ISMP recommends “establishing a shortage network” with other healthcare providers. The organization also suggests adopting strategies to prevent errors when using substitutes and consulting the ethics committee about any decisions to prioritize or place limits on medications in short supply.

Several online resources are available to identify ongoing and potential shortages and ways to manage a drug shortage. Fox recommended visiting www.ashp.org/shortage, which maintains a list of current shortages, resolved shortages, and drugs no longer available. The site also contains several resources on managing drug shortages and encourages clinicians to report possible shortages to ASHP.

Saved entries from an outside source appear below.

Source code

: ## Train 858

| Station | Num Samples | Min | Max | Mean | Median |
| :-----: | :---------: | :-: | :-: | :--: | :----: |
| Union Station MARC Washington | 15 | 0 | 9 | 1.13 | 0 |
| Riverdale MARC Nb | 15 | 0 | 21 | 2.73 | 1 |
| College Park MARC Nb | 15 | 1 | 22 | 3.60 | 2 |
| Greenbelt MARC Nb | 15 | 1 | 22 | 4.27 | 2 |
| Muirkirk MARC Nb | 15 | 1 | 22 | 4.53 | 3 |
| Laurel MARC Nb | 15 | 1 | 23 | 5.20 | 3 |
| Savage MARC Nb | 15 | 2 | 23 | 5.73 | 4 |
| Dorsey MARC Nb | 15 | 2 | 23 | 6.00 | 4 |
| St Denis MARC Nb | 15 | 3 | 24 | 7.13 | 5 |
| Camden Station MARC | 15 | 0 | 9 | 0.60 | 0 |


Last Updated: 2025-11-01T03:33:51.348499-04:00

Because the vast majority of drugs in short supply or no longer available are injectables, nurses often have the final opportunity to ensure that the substitute drug provided is being used at the correct dose. The ASHP Website offers help with this, by highlighting the possibility of confusion or dosing errors with some substitute medications. For example, ASHP warns providers of the “potential for dosing errors when interchanging leucovorin and levoleucovorin (Fusilev),” noting that the levoleucovorin dose should be one-half the racemic leucovorin injection dose.

Etoposide for injection is another drug in short supply, and many hospitals are substituting oral etoposide. The oral version has only half the bioavailability of the injectable. This means that the oral dose needs to be double that of the intravenous dose.

As the ISMP study indicates, problems have also occurred with epinephrine dosing. Miscalculations have been made when switching be tween the 1-mg/mL strength of epinephrine and the 0.1-mg/mL dose. In addition, some hospitals are using the 1-mg/mL syringe that has an intracardiac needle permanently affixed. The ISMP warns providers not to attempt to remove this needle.

To prevent errors due to confusion about differences in dosing, activity, adverse effects, etc, between the intended drug and its substitution, ASHP recommends updating automated systems and order-entry systems. Pharmacy staff should also communicate with nursing staff about alternative therapies and any special considerations.

Talking to patients or caregivers about why you have to delay their surgery, interrupt their treatment, or cannot give them the most effective drug for their disease is probably one of the greatest difficulties providers face in dealing with the shortages. It is also one problem for which the organizations advising hospitals on how to manage drug shortages have few suggestions.